CMPT 732, Fall 2024
The purpose of Spark Streaming: handle a continuous stream of live data in almost-real-time.
e.g. a long-running TCP connection; a directory where files regularly appear; message-passing systems (Kafka, Flume, RabbitMQ); Amazon Kinesis; Twitter streaming API.
There are two streaming APIs in Spark:
pyspark.streaming.DStream
pyspark.sql.streaming
As you'd expect: DataFrame-based API is newer and assumes more structured data.
Let's take a look at both…
Input data comes in continuously, but you process it in batches (of maybe a few seconds). A DStream (discretized stream) objects listens to the input and creates the batches.
Each batch is an RDD. Use it like any other RDD. *
With the RDD-based API, connecting to a source stream creates a DStream
object.
Works something like an RDD. Has a similar API of things that can be done as the data arrives. It's really a collection of RDDs: one for each batch.
ssc = StreamingContext(sc, 2) # 2 second batches
lines = ssc.textFileStream(inputdir) # process files as they appear
data = lines.map(json.loads) # map DStream and return new DStream
ssc.start()
ssc.awaitTermination(timeout=3600) # listen for 1 hour
You need to actually do something with the RDD for each batch. That might be filtering/summarizing and saving to HDFS (as text/Parquet/etc) or Cassandra or….
def summarize(rdd):
""" Process the RDD. """
⋮
lines = ssc.textFileStream(inputdir)
data = lines.map(json.loads).filter(…)
data.foreachRDD(summarize)
data.saveAsTextFiles(outputprefix)
ssc.start()
ssc.awaitTermination()
Like RDDs, DStreams are flexible and you end up doing most of the work in Python.
The new DataFrame-based API is Spark Structured Streaming.
You work with a Streaming DataFrame, which is almost like any other DataFrame, but it grows (i.e. new rows are added) as data arrives on the stream.
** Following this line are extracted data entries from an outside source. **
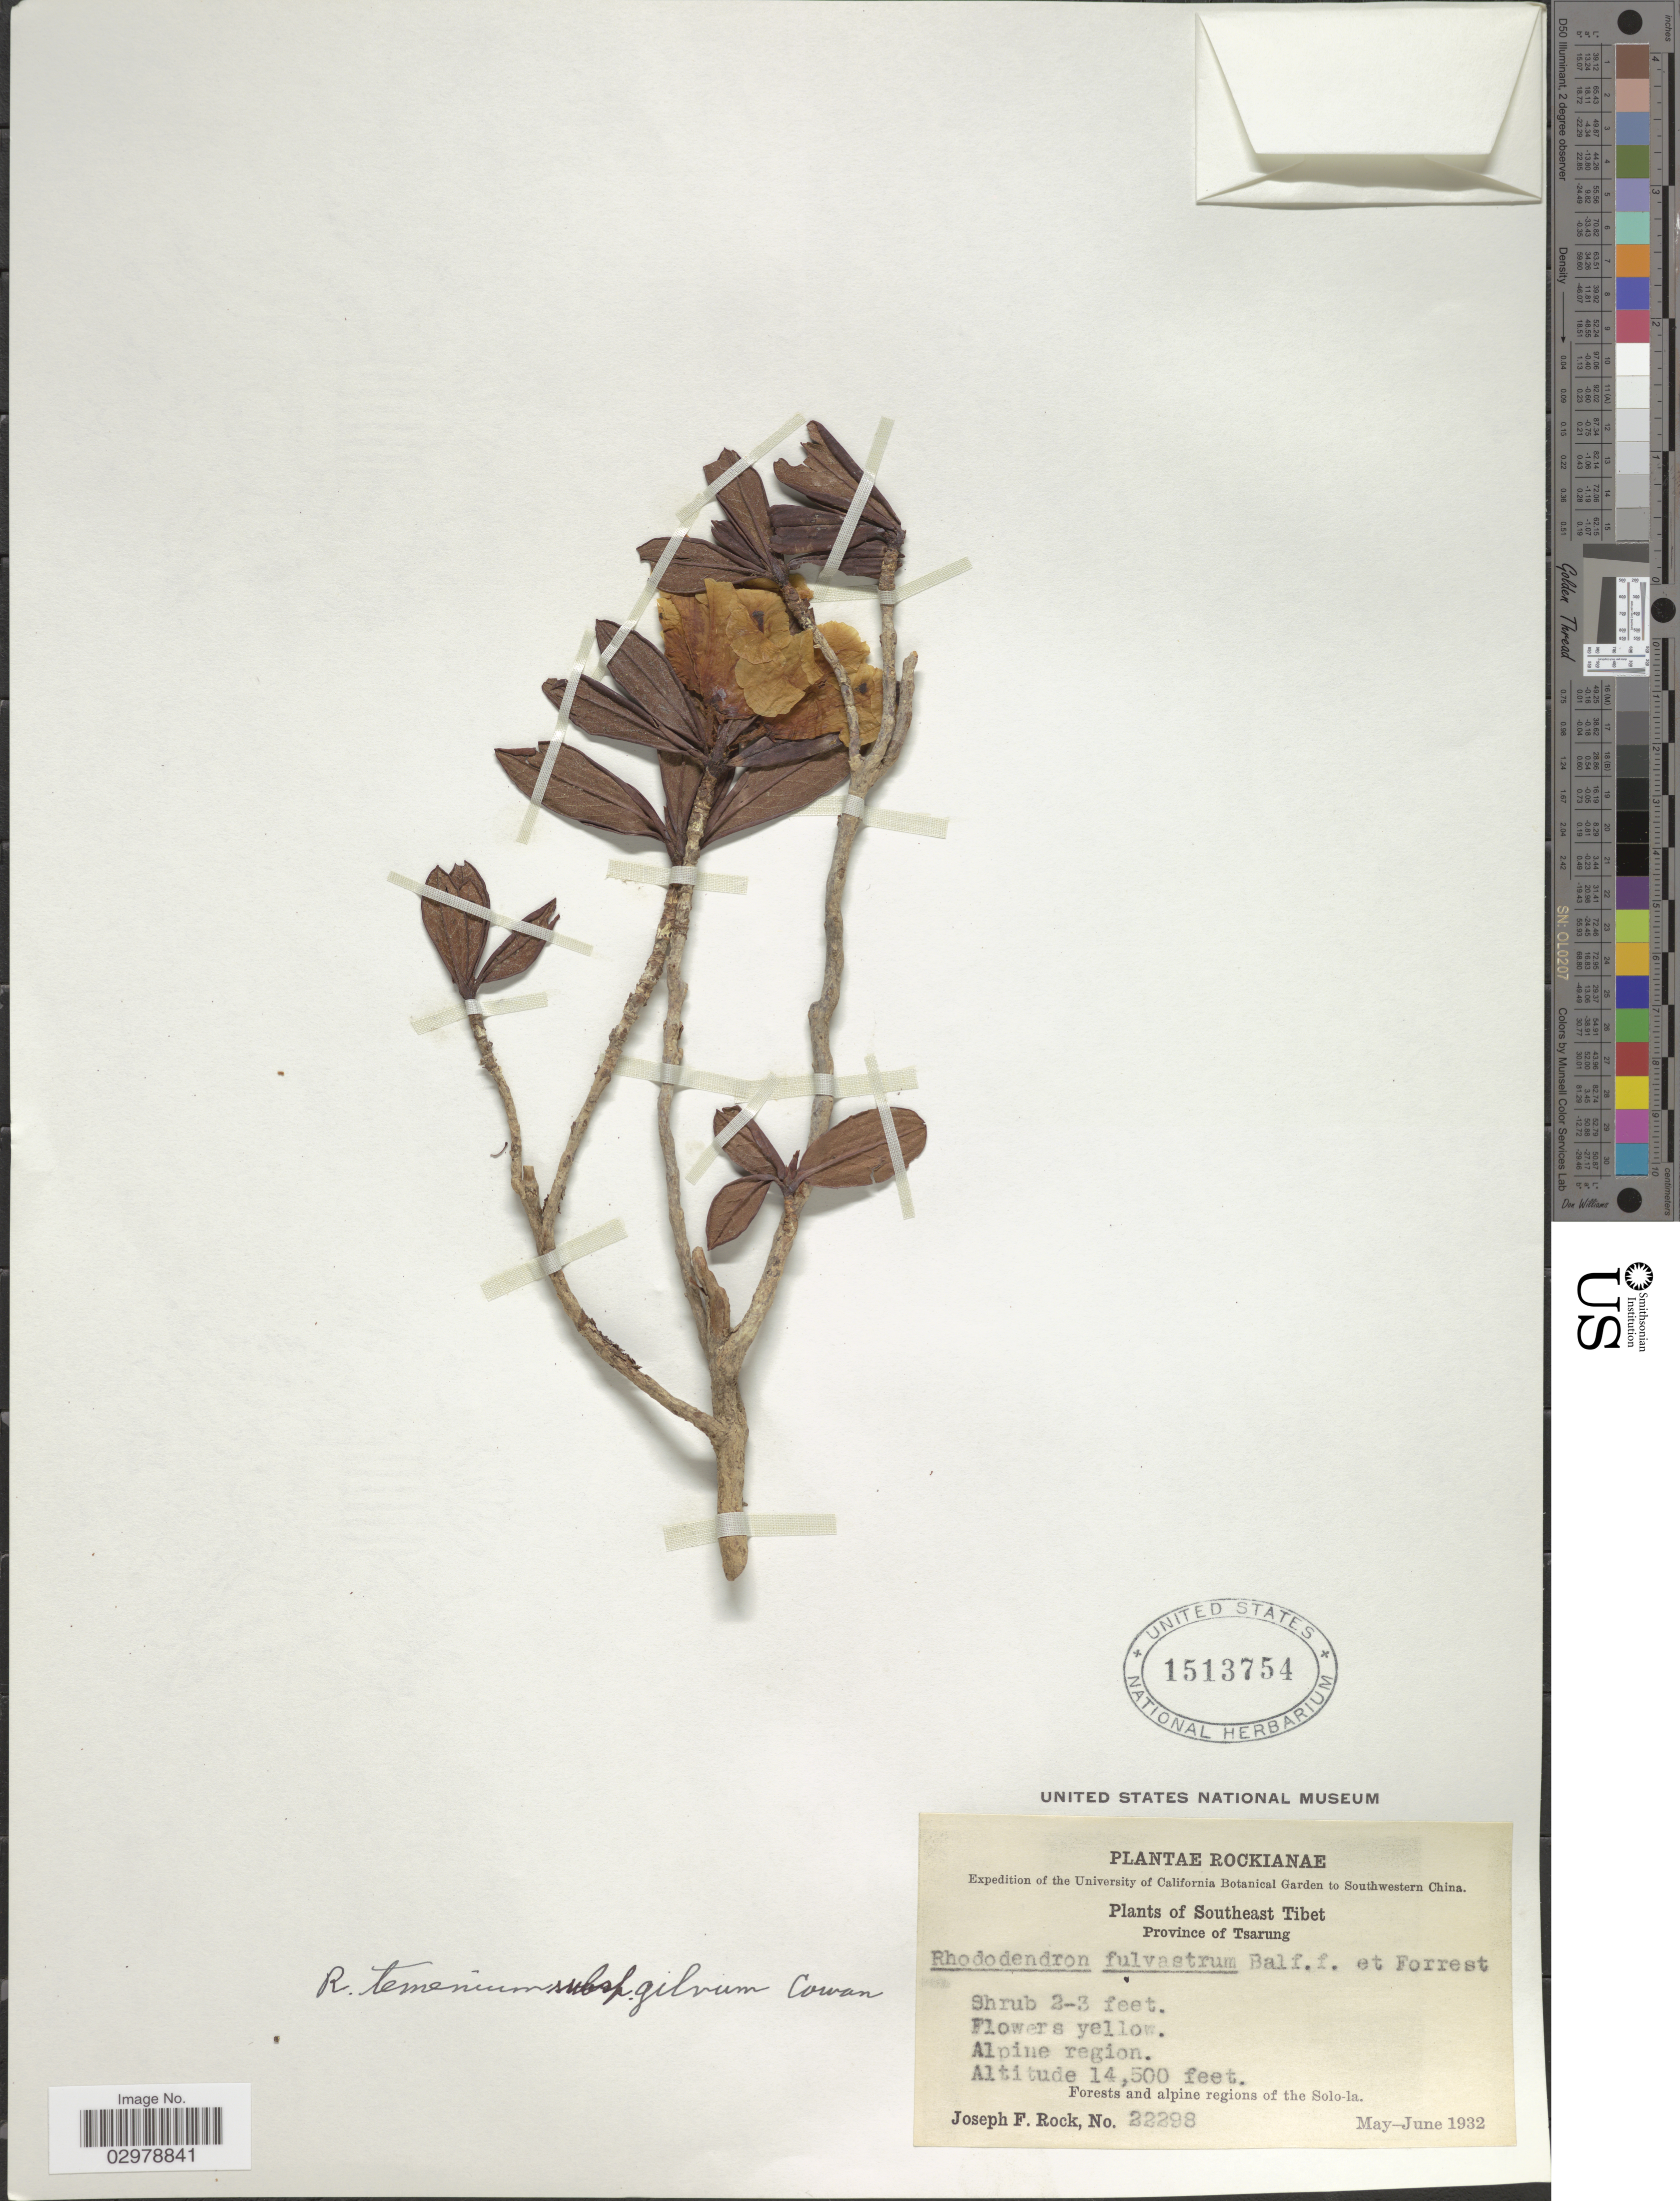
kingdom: Plantae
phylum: Tracheophyta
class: Magnoliopsida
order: Ericales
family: Ericaceae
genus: Rhododendron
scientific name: Rhododendron temenium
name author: Balf. f. & Forrest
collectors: J. F. Rock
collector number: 22298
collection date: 1932-05/1932-06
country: China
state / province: Xizang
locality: Southwestern China. Southeast Tibet. Province of Tsarung. Alpine region. Forests and alpine regions of the Solo-la.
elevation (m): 4420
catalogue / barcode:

Still has a schema, and most of the operations you are used to.
Like a DataFrame, but grows in real time. *
You can build operations on the streaming DataFrame like any other DataFrame, but they get computed later, as the data arrives.
To create a streaming DataFrame, specify a source to read from. e.g. a directory of files, and process new files as they appear:
lines = spark.readStream.format('text') \ .option('path', '/tmp/text').load()
Possible sources: files, TCP socket, Kafka message queue.
Then operate on it like any other DataFrame. e.g.
lengths = lines.select( functions.length(lines['value']).alias('len') ) counts = lengths.groupBy('len').count()
We're used to lazy evaluation: this isn't that different, except we specify the operations before the data even exists.
Then instead of the usual output options, we have a more limited set. e.g.
stream = counts.writeStream.format('console') \ .outputMode('update').start() stream.awaitTermination(600)
Output modes: complete (all data), append (new data), update (aggregated results that changed).
Output sinks
: files, console, in-memory table, foreach
(batch or row).
Combinations that are allowed depend on the operations you did on the source. e.g. complete
only makes sense if you have a .groupBy()
; append
cannot be done if you did a .groupBy()
.
The structured streaming API is still developing (e.g. the foreach sinks weren't accessible in Python until Spark 2.4). But, it seems compete enough to be usable, and it's likely where new streaming functionality will appear.